Passage shown:
Segment Open

Either way, what’s done is done
So we just wait for them to do it again?

Cos they will. Like a naughty child given what they want they'll just keep on dong it knowing they'll get a way with it. Given them a smack and they stop. So do you want to put up with the short term problems now or have this same situation going on endlessly, getting worse and worse each time as they push how much they can get away with.

And we have a system that can't cope with that, then all that shows is that the system isn't fit for purpose and needs changing immediately. We've tried tinkering around the edges and gently trying to push and nudge them in the right direction with regulation etc but it never works. If they won't take the hint then a big shock is the only option.

With that we've got a chance of coming back. As it is we're fucked completely.
 

Sky_Blue_Dreamer

Well-Known Member

Also your 100% wrong in your assumption that people given more money would spend more in the economy, what actually happens is they do less hours at work.
I'm a case in point, as I'm getting more financially secure I'm looking at lowering my hours, and spending more time on holiday abroad, not buying more stuff I dont need.
So if they do less hours those hours become available and we have more people in work do we not?
 

Brighton Sky Blue

Well-Known Member
Genuinely not being nasty but you and shmmeee are deluded if you think the big Uk banks could’ve been allowed to fail. There would’ve runs on banks (see what happened to northern rock and Icelandic banks - small in the grand scheme of things in terms of Uk).

Have a look into fractional banking. The banks don’t hold everyone’s cash and there would’ve been a unravelling of the financial system, the economy and civil unrest before the government would’ve been able to get control of the situation.

Segment Closed

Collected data
Segment Open

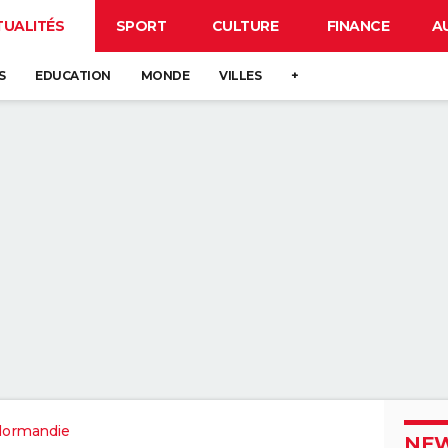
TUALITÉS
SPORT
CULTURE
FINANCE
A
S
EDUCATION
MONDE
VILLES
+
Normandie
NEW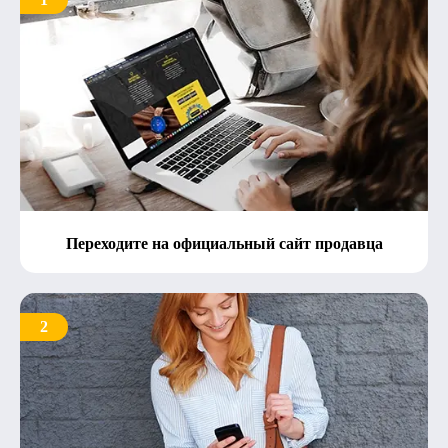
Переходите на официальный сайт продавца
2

Segment Closed

Exercise aim:
In the forum thread, which banks are cited as examples of what happens during runs on banks? The records are drawn from a different source than the text.

Output below:
Northern Rock and Icelandic banks.